The following is a release from the U.S. Army:

The rooms are ready, and morale and welfare services are in place.

The Department of Defense directed Fort Hood and several other locations across the U.S. and Europe to put into place a 21-day program to reintegrate personnel who were assigned, stationed or transited through areas affected by the ongoing Ebola Virus Disease crisis. Taking an extra step to protect American communities, as well as Soldiers returning from Operation United Assistance in West Africa, the Fort Hood site will monitor personnel considered to be of no known or little risk of having had contact with Ebola.

The 2-82 FA “Steel Dragon” Battalion was charged with setting up and initially manning the Fort Hood controlled-monitoring site, referred to as a CMS. After completing the initial set up, the Soldiers there are now ready to welcome and process troops through the monitoring site. Regardless of where their original home station might be, returning Soldiers will receive topnotch care from the cadre and qualified medical personnel. Civilian employees have the option of staying at a CMS, or conducting self-monitoring techniques upon their return.

“We (the battery) have medics on site, as well as medical personnel from Carl R. Darnall Army Medical Center, to provide any assistance the Soldiers or civilians may need,” said 1st Lt. Jeff Meek, a platoon leader with Battery B, 2-82 FA.

Meek, who hails from Chicago, is one of three officers responsible for maintaining operations at the site. Each location is capable of monitoring approximately 100 personnel, who would receive medical screening every 12 hours.

Lt. Col. Ryan McCormack, Steel Dragon commander, was impressed at how diligent his troops were with making the site operational.

“It was great how quickly everything came together,” said McCormack. “I was very impressed with my team’s work.”

Each of McCormack’s three 19-man teams serves as representatives for the cohorts — or groups of returning personnel — and perform tasks ranging from running errands to ensuring important CMS timelines are accurately maintained.

“Soldiers being monitored will not only be cared for, but given every opportunity to complete all the reverse transition functions they would normally perform when arriving back from overseas,” said Meek.

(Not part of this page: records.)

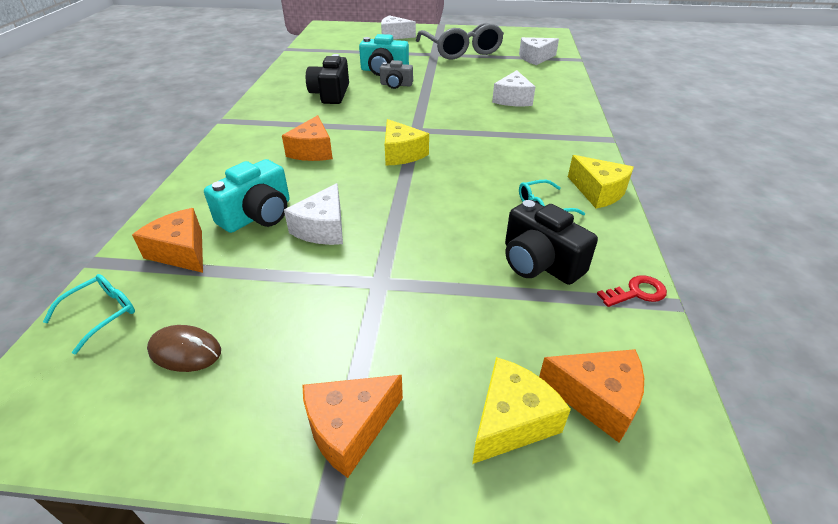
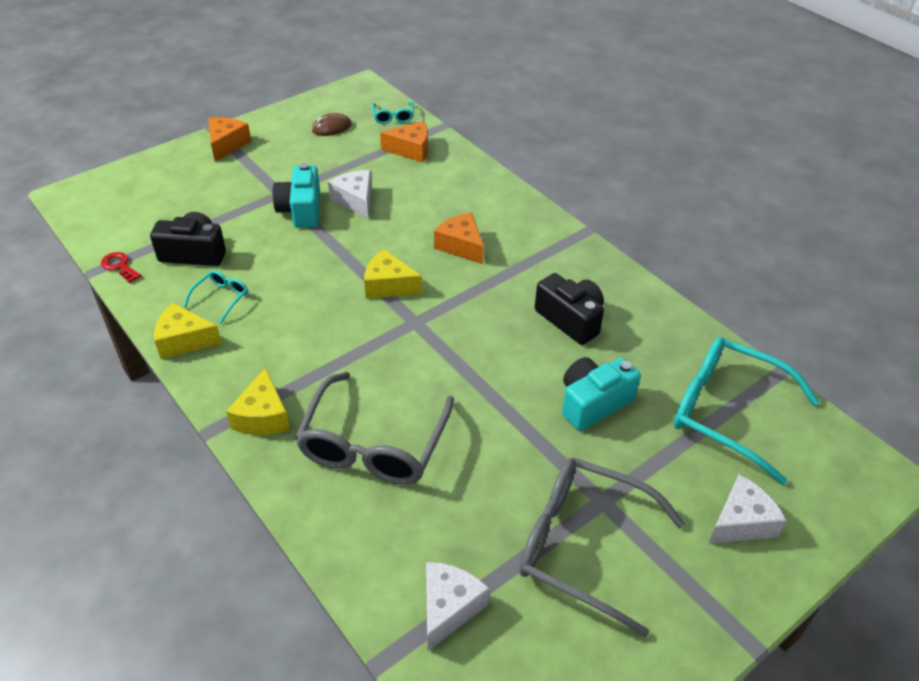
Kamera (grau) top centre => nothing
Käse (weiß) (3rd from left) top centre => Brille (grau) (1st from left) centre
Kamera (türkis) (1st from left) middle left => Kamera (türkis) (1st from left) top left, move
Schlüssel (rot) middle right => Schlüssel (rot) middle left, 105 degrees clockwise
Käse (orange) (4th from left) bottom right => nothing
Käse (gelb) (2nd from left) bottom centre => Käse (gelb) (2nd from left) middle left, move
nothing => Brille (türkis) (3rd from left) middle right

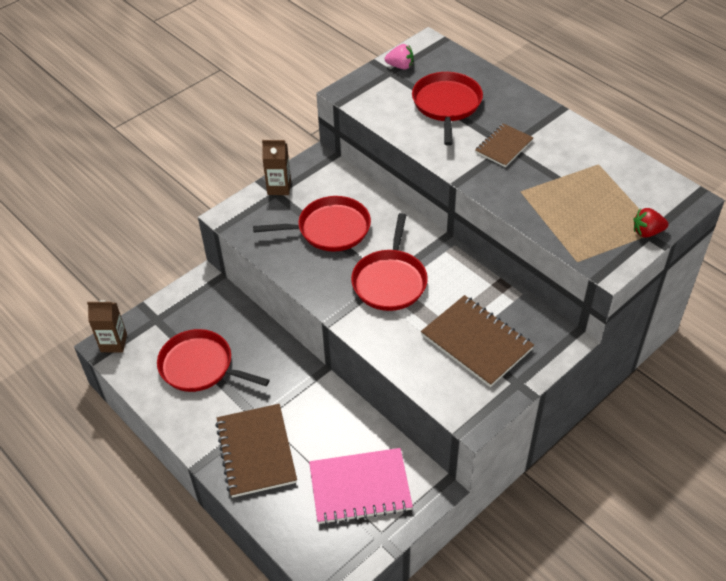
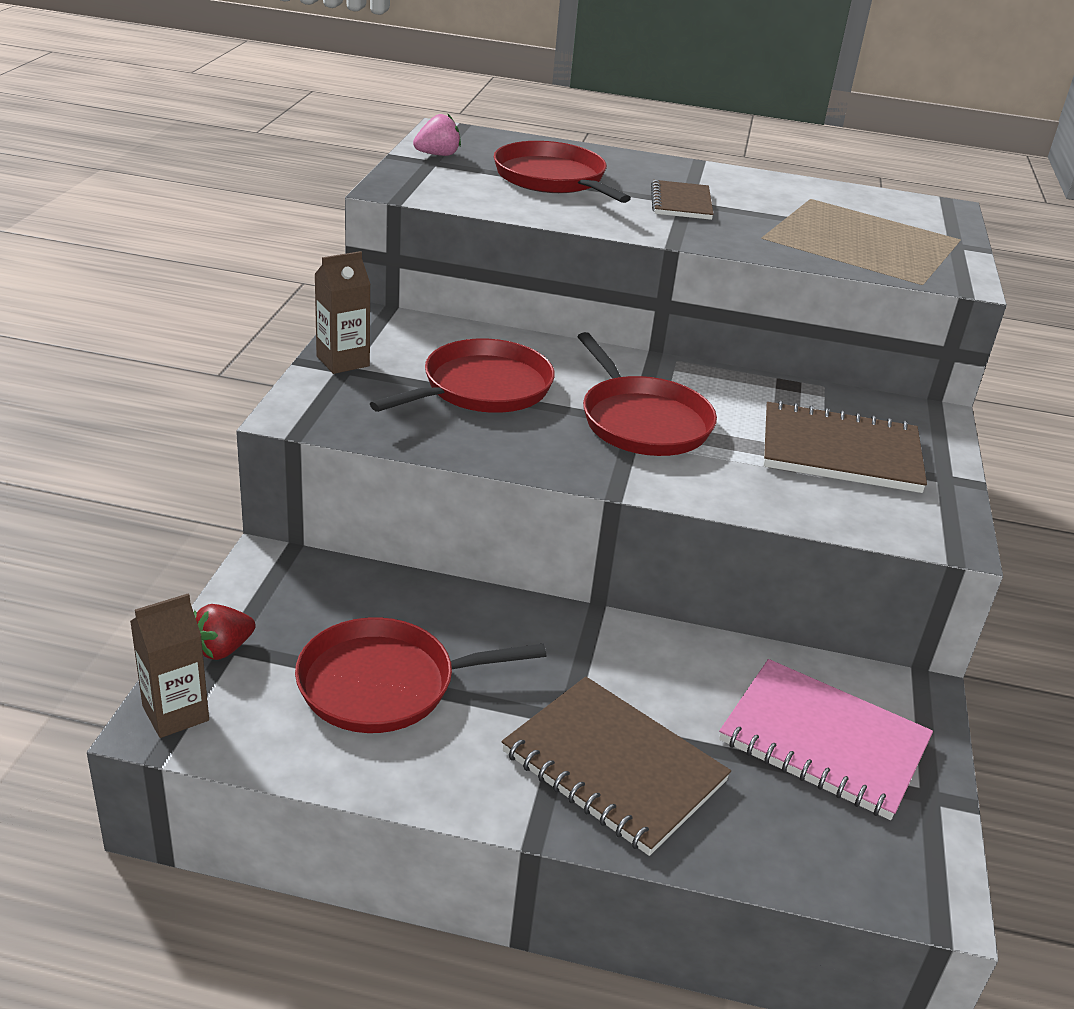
Erdbeere (rot) middle right => Erdbeere (rot) middle left, move
Notizbuch (rosa) bottom centre => Notizbuch (rosa) bottom right, 75 degrees clockwise

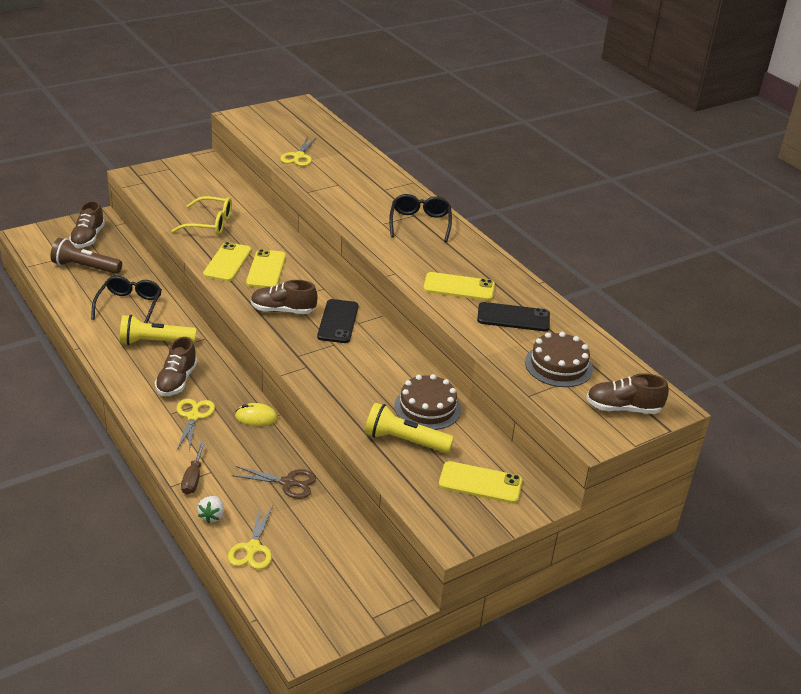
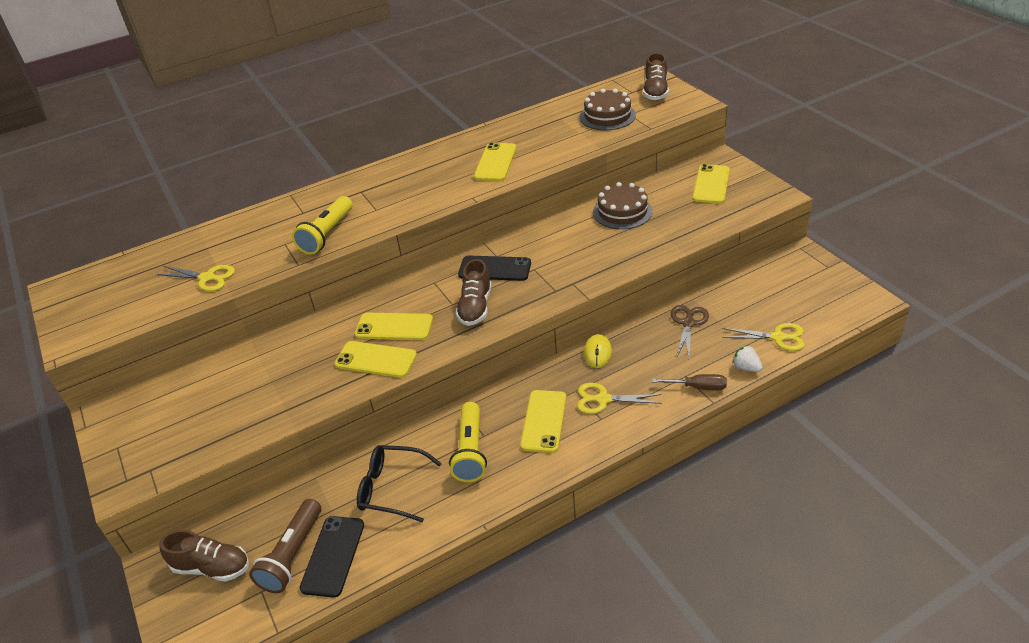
Brille (schwarz) (2nd from left) top centre => nothing
Brille (gelb) top left => nothing
Handy (schwarz) (2nd from left in the first image) centre => Handy (schwarz) (1st from left) bottom left, move
Schuh (braun) (2nd from left) middle left => Handy (gelb) (4th from left) centre
Taschenlampe (gelb) (2nd from left in the first image) centre => Taschenlampe (gelb) (1st from left) middle left, move
Erdbeere (weiß) bottom left => Erdbeere (weiß) middle right, 150 degrees counterclockwise

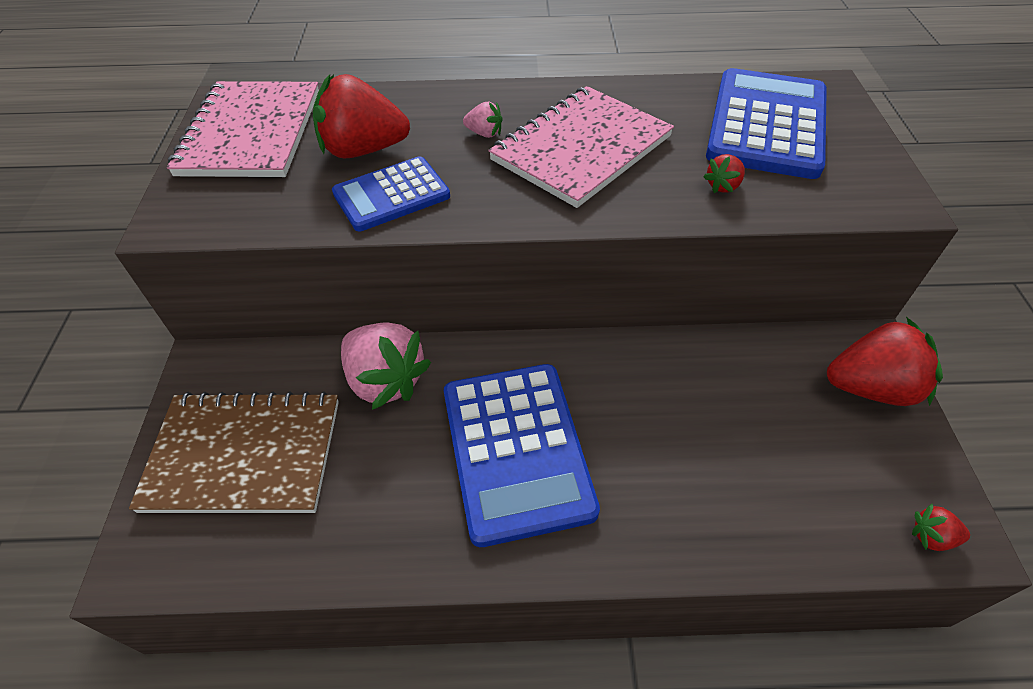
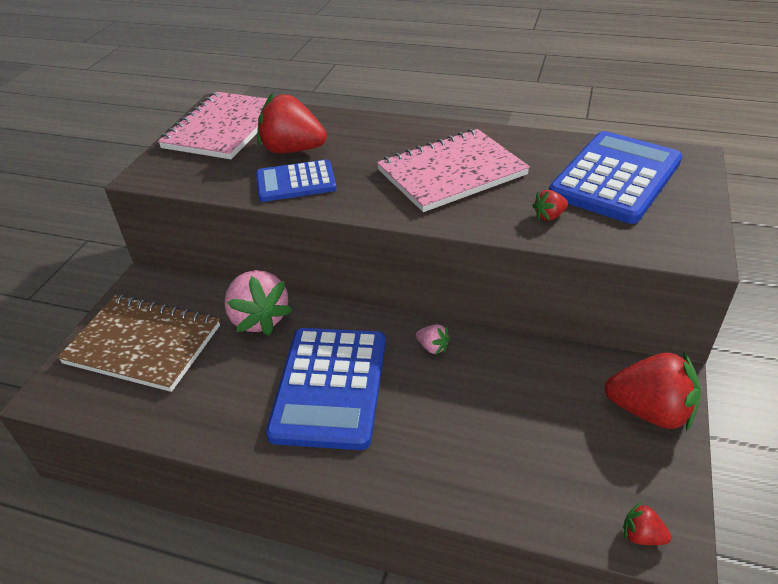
Erdbeere (rosa) (2nd from left) top centre => Erdbeere (rosa) (2nd from left) centre, move

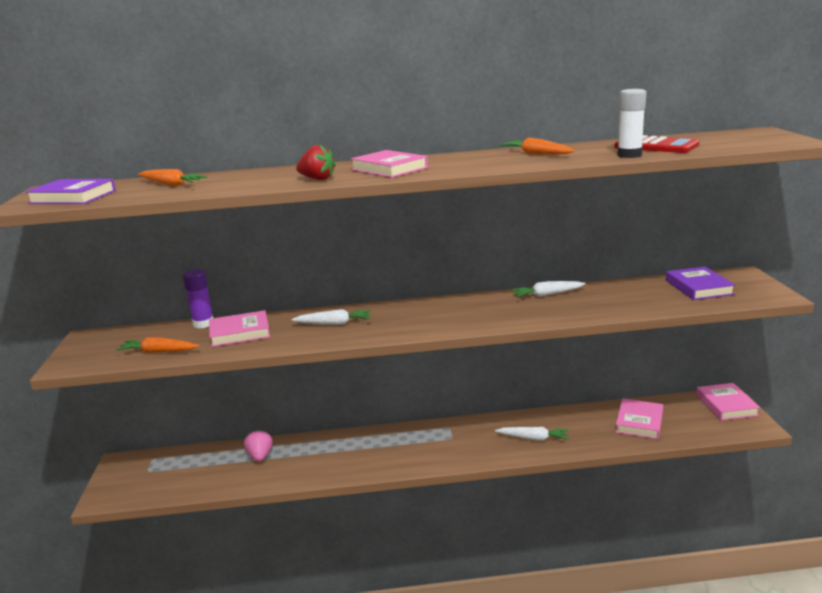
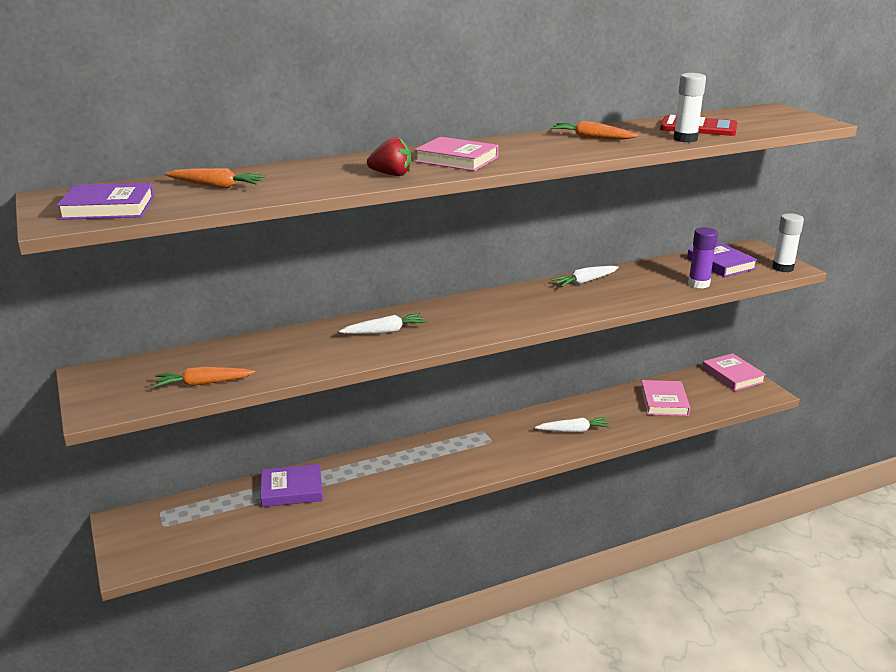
Klebestift (lila) middle left => Klebestift (lila) middle right, move
Buch (rosa) (1st from left) middle left => nothing
Erdbeere (rosa) bottom left => Buch (lila) (2nd from left) bottom left
nothing => Klebestift (weiß) (2nd from left) middle right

Performing reintegration functions during the monitoring period helps streamline redeployment tasks, so when the 21-day period is complete, service members can return home and have more time to spend with their loved ones. While there, Soldiers have access to morale, welfare and recreation activities to pass the time.

“In addition to conducting scheduled physical and required annual training, Soldiers will have a recreation room, dining area and gym,” said Meek.

Buildings are equipped with Wi-Fi, video games, exercise equipment, computers and television. Having Internet available affords Soldiers the opportunity to speak with family members and loved ones on a consistent basis.

Success doesn’t come without hard work, and a joint effort between everyone involved with the planning process, said Meek. Greywolf had a lot of help in the planning process for the CMS, which made the job easier.

Everyone from elements of III Corps, with Carl R. Darnall Army Medical Center and from Fort Hood garrison has helped ensure the site and operations will do well, said McCormack. It is critical everyone knows their part and is always ready to accept incoming flights.

Reminding his Soldiers that they too could have been called upon to deploy to West Africa, McCormack wants his Soldiers to think of how they would want to be treated if they were being monitored upon return.

With about a one-week call-up period, the crews maintain a regular work schedule until they receive word that personnel are arriving to their location. Given all of the training throughout these past weeks, including site set up and rehearsals on how to receive personnel, McCormack is confident his Soldiers will carry out their mission well.

“This is more than another mission,” said McCormack. “This is an opportunity to help care and respect our fellow Soldiers, so they can return home safely and knowing their families will be safe.”